PROBLEM TO SOLVE: Condense the paragraph in the air column transcript that begins "Note that the weight of the air is indeed a force" into a short bulleted list that keeps its main facts.

PASSAGE TO READ:
* start *

Question Video: Analyzing the Air in an Air Column | Nagwa Question Video: Analyzing the Air in an Air Column | Nagwa

# Question Video: Analyzing the Air in an Air Column Physics • Second Year of Secondary School

An air column is defined as all the air within a cuboid that has a cross-sectional area of one square meter that stretches from the ground to the top of Earth’s atmosphere, as shown in the diagram. The top of the atmosphere can be taken as 15 km above the surface of Earth. The pressure from the air at the base of an air column is 101 kPa. Find the weight of the air in an air column.

07:59

### Video Transcript

An air column is defined as all the air within a cuboid that has a cross-sectional area of one square meter that stretches from the ground to the top of Earth’s atmosphere, as shown in the diagram. The top of the atmosphere can be taken as 15 kilometers above the surface of Earth. The pressure from the air at the base of an air column is 101 kilopascals. Find the weight of the air in an air column.

In our diagram, we see what an air column looks like. From a different perspective, an air column could look like this. Both the top and the base of the air column have an area of one square meter and that column is 15 kilometers tall. An air column of course has air in it, and here we want to solve for the weight of that air. An important related fact is that the pressure at the base of the air column, the pressure on the one square meter here, is 101 kilopascals. Now, in general, a pressure is equal to a force spread out over some area. The pressure at the base of our air column is distributed over one square meter. And that pressure is due to the force of the weight of the air in the air column, what we’ll call 𝑊.

Note that the weight of the air is indeed a force. It’s the mass of the air in the column multiplied by the acceleration due to gravity 𝑔. Since we want to solve this equation for the weight of that air, let’s rearrange so that 𝑊 is the subject. We can begin doing this by reversing the sides of the equation and then multiplying both sides by one square meter, which cancels that factor on the left. We have then that the weight of the air in the air column equals 𝑃 𝑏, the pressure at the base of the column, times one square meter. And that pressure at the base is given as 101 kilopascals. Now, a kilopascal is equal to 1000 pascals, so we can rewrite the weight of the air in our air column as 101000 pascals times a meter squared.

And now let’s recall that a pascal is equal to a newton over a meter squared. Substituting a newton per meter squared in for pascals in our equation, notice that one over meter squared cancels with meter squared so that the final units in our result are newtons, units of force. And in fact, we get an answer of 101000 newtons, which is the weight of the air in the air column. And it’s also the force that’s exerted on the air column’s base.

Let’s store this result off to the side and then move on to part two of our question. Part two says this.

Find the mass of the air in an air column. Round your answer to the nearest kilogram.

* end *

Stored records:
* start *

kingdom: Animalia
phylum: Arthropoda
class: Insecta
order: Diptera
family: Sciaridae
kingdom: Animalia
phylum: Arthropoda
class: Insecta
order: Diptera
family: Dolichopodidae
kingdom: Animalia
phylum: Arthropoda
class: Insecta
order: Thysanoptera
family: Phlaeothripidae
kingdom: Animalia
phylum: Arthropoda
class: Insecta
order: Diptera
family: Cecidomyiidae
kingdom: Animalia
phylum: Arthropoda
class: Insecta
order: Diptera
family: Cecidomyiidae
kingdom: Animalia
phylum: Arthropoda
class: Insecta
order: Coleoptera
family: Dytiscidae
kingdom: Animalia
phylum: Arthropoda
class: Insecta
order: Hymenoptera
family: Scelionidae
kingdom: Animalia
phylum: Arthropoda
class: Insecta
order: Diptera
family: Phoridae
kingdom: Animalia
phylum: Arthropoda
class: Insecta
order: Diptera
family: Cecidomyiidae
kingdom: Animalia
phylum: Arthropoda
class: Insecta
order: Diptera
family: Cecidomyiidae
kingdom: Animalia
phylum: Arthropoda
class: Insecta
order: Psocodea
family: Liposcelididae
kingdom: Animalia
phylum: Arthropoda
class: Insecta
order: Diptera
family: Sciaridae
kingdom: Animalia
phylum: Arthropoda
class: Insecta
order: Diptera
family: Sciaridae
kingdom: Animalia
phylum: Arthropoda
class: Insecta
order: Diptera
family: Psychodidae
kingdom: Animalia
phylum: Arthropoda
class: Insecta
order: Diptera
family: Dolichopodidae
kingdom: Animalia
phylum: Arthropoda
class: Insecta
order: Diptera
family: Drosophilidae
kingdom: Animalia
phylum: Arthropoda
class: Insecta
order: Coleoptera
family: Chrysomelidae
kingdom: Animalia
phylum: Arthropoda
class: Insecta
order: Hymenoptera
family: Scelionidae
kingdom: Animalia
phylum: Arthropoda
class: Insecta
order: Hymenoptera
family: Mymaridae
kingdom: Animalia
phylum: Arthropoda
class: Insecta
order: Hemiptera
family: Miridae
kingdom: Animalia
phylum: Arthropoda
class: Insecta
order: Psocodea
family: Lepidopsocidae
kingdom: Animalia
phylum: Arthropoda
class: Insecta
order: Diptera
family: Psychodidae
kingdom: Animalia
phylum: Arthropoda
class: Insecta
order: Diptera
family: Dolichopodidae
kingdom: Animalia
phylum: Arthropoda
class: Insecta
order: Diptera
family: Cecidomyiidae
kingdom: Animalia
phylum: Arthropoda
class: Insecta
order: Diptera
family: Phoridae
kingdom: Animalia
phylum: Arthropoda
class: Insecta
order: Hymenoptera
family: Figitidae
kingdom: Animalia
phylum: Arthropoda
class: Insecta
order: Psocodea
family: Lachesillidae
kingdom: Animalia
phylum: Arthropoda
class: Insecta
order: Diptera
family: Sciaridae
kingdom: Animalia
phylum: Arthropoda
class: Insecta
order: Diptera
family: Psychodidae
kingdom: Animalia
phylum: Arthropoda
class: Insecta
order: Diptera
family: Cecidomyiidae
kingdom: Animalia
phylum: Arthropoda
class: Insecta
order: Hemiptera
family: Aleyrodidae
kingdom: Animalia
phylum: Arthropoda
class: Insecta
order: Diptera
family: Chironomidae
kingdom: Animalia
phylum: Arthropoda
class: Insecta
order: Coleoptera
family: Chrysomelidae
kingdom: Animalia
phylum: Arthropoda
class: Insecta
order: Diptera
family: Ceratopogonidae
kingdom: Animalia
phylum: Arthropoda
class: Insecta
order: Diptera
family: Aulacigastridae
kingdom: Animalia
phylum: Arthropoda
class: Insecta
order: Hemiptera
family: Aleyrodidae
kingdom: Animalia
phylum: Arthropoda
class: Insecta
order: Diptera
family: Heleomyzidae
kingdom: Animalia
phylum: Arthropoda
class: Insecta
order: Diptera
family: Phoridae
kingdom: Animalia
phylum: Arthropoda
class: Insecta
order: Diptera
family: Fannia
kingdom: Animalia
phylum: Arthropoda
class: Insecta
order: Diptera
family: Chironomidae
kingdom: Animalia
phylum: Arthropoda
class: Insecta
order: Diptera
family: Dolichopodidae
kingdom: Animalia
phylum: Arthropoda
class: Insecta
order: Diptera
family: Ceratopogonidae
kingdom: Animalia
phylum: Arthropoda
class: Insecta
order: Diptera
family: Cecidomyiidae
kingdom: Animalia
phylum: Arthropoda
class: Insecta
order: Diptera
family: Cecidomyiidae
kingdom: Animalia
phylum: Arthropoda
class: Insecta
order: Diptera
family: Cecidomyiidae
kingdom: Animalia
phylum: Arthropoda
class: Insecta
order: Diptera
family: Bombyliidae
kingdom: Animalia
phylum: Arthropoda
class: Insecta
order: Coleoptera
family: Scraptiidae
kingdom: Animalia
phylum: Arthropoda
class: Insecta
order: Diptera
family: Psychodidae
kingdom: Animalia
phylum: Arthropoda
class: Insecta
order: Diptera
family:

* end *

RESULT:
- The weight of the air is a force: the mass of the air in the column times the acceleration due to gravity, 𝑔.
- To make 𝑊 the subject, reverse the sides of the equation and multiply both sides by one square meter.
- This gives 𝑊 = 𝑃𝑏 × 1 m², where 𝑃𝑏 is the pressure at the base of the column.
- 𝑃𝑏 is 101 kilopascals, and one kilopascal equals 1000 pascals.
- So the weight equals 101000 pascals times a meter squared.